▶ **EXERCISE PROMPT**
Print the source text of every row below, reproducing each line without alteration.

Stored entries
_ _ _ _ _
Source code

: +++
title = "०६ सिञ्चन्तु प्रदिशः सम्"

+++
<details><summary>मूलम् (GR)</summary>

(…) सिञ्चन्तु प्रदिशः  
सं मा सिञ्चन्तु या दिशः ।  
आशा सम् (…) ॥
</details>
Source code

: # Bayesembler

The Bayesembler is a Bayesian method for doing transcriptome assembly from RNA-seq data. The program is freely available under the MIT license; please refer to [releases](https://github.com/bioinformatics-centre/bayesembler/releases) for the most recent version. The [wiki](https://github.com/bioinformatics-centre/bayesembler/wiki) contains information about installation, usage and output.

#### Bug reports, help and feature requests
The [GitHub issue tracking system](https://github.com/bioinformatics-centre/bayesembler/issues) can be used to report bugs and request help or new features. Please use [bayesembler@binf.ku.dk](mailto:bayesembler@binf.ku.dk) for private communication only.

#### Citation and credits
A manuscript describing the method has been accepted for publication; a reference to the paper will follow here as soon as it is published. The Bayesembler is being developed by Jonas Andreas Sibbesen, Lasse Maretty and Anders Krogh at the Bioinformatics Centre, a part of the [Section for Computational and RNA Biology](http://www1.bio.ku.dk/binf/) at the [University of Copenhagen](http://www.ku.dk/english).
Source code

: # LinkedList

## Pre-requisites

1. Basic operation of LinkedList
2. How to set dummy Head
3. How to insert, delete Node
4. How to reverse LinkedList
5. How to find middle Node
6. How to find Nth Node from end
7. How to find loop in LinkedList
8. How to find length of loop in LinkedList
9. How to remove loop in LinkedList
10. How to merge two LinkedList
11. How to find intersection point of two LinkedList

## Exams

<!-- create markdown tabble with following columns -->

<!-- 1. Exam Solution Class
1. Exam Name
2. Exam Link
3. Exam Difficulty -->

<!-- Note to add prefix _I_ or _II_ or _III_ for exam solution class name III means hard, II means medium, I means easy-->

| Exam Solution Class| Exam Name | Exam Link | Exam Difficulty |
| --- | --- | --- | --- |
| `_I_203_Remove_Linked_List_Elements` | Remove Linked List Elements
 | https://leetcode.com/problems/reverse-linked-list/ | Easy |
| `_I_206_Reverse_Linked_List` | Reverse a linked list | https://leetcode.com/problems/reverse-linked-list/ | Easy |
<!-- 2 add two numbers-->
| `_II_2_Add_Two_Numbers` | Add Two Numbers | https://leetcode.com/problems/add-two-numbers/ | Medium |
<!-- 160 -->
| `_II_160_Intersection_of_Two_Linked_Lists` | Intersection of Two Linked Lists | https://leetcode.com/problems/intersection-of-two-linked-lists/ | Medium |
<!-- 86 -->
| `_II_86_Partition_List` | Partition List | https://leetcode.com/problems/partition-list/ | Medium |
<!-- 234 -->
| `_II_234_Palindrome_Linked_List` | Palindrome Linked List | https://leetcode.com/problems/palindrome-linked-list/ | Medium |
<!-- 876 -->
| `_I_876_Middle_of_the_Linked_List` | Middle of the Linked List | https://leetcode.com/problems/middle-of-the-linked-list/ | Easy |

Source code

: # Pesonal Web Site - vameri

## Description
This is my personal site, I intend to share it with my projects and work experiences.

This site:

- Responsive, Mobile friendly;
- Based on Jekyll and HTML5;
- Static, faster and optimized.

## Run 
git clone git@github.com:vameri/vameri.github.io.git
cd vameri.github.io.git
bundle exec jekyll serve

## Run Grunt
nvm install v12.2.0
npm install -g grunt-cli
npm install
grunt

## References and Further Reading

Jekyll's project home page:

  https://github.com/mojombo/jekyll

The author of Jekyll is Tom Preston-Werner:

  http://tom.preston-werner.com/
_ _ _ _ _
▶ **REPLY TO THE EXERCISE**
Source code

: +++
title = "०६ सिञ्चन्तु प्रदिशः सम्"

+++
<details><summary>मूलम् (GR)</summary>

(…) सिञ्चन्तु प्रदिशः  
सं मा सिञ्चन्तु या दिशः ।  
आशा सम् (…) ॥
</details>
Source code

: # Bayesembler

The Bayesembler is a Bayesian method for doing transcriptome assembly from RNA-seq data. The program is freely available under the MIT license; please refer to [releases](https://github.com/bioinformatics-centre/bayesembler/releases) for the most recent version. The [wiki](https://github.com/bioinformatics-centre/bayesembler/wiki) contains information about installation, usage and output.

#### Bug reports, help and feature requests
The [GitHub issue tracking system](https://github.com/bioinformatics-centre/bayesembler/issues) can be used to report bugs and request help or new features. Please use [bayesembler@binf.ku.dk](mailto:bayesembler@binf.ku.dk) for private communication only.

#### Citation and credits
A manuscript describing the method has been accepted for publication; a reference to the paper will follow here as soon as it is published. The Bayesembler is being developed by Jonas Andreas Sibbesen, Lasse Maretty and Anders Krogh at the Bioinformatics Centre, a part of the [Section for Computational and RNA Biology](http://www1.bio.ku.dk/binf/) at the [University of Copenhagen](http://www.ku.dk/english).
Source code

: # LinkedList

## Pre-requisites

1. Basic operation of LinkedList
2. How to set dummy Head
3. How to insert, delete Node
4. How to reverse LinkedList
5. How to find middle Node
6. How to find Nth Node from end
7. How to find loop in LinkedList
8. How to find length of loop in LinkedList
9. How to remove loop in LinkedList
10. How to merge two LinkedList
11. How to find intersection point of two LinkedList

## Exams

<!-- create markdown tabble with following columns -->

<!-- 1. Exam Solution Class
1. Exam Name
2. Exam Link
3. Exam Difficulty -->

<!-- Note to add prefix _I_ or _II_ or _III_ for exam solution class name III means hard, II means medium, I means easy-->

| Exam Solution Class| Exam Name | Exam Link | Exam Difficulty |
| --- | --- | --- | --- |
| `_I_203_Remove_Linked_List_Elements` | Remove Linked List Elements
 | https://leetcode.com/problems/reverse-linked-list/ | Easy |
| `_I_206_Reverse_Linked_List` | Reverse a linked list | https://leetcode.com/problems/reverse-linked-list/ | Easy |
<!-- 2 add two numbers-->
| `_II_2_Add_Two_Numbers` | Add Two Numbers | https://leetcode.com/problems/add-two-numbers/ | Medium |
<!-- 160 -->
| `_II_160_Intersection_of_Two_Linked_Lists` | Intersection of Two Linked Lists | https://leetcode.com/problems/intersection-of-two-linked-lists/ | Medium |
<!-- 86 -->
| `_II_86_Partition_List` | Partition List | https://leetcode.com/problems/partition-list/ | Medium |
<!-- 234 -->
| `_II_234_Palindrome_Linked_List` | Palindrome Linked List | https://leetcode.com/problems/palindrome-linked-list/ | Medium |
<!-- 876 -->
| `_I_876_Middle_of_the_Linked_List` | Middle of the Linked List | https://leetcode.com/problems/middle-of-the-linked-list/ | Easy |

Source code

: # Pesonal Web Site - vameri

## Description
This is my personal site, I intend to share it with my projects and work experiences.

This site:

- Responsive, Mobile friendly;
- Based on Jekyll and HTML5;
- Static, faster and optimized.

## Run 
git clone git@github.com:vameri/vameri.github.io.git
cd vameri.github.io.git
bundle exec jekyll serve

## Run Grunt
nvm install v12.2.0
npm install -g grunt-cli
npm install
grunt

## References and Further Reading

Jekyll's project home page:

  https://github.com/mojombo/jekyll

The author of Jekyll is Tom Preston-Werner:

  http://tom.preston-werner.com/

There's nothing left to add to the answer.